Text under study:

***

Track 3 Community-led design and localisation Testing whether genuine local ownership of the SIF model is achievable across diverse contexts.

Ensures engagement is grounded in place, relationships and lived experience. Rather than imposing a uniform model, it enables communities to engage on their own terms through trusted local organisations, leaders and networks - focusing on how local conversations are convened and adapted, while still contributing meaningfully to a shared national process.

What this track covers

  • Local partner selection and support across diverse contexts
  • Localisation of the SIF without losing national fidelity
  • Community ownership architecture and power-sharing
  • Local-to-national synthesis pathway
  • Visible, reciprocal feedback loops
  • Wellbeing, safeguarding and cultural safety
  • Navigation of tensions between government, community and interest groups

Key questions

  • How are local partners selected and resourced without creating dependency?
  • How can communities adapt the SIF without losing national coherence?
  • How do local insights feed national synthesis without being flattened?

***

Supplied information:

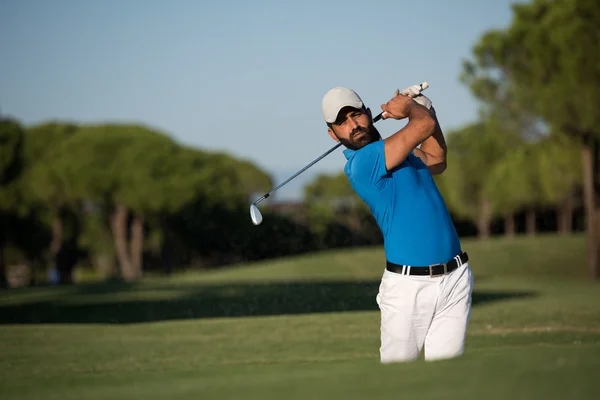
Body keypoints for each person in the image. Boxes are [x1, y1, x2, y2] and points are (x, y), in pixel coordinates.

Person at [320, 85, 474, 363]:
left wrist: (425, 108)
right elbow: (422, 124)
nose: (353, 125)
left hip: (455, 278)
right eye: (342, 122)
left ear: (368, 113)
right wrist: (411, 110)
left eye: (356, 115)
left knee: (448, 380)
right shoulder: (362, 162)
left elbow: (438, 159)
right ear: (333, 134)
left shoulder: (403, 153)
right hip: (407, 290)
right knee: (399, 384)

***

Task list:
#1 From the Track 3 text on community-led design, extract the passage between "What this track" and "losing national coherence?", inclusive.
#2 According to the Track 3 text on community-led design, what is the track testing?

Expected results:
#1
What this track covers

  • Local partner selection and support across diverse contexts
  • Localisation of the SIF without losing national fidelity
  • Community ownership architecture and power-sharing
  • Local-to-national synthesis pathway
  • Visible, reciprocal feedback loops
  • Wellbeing, safeguarding and cultural safety
  • Navigation of tensions between government, community and interest groups

Key questions

  • How are local partners selected and resourced without creating dependency?
  • How can communities adapt the SIF without losing national coherence?

#2 Whether genuine local ownership of the SIF model is achievable across diverse contexts.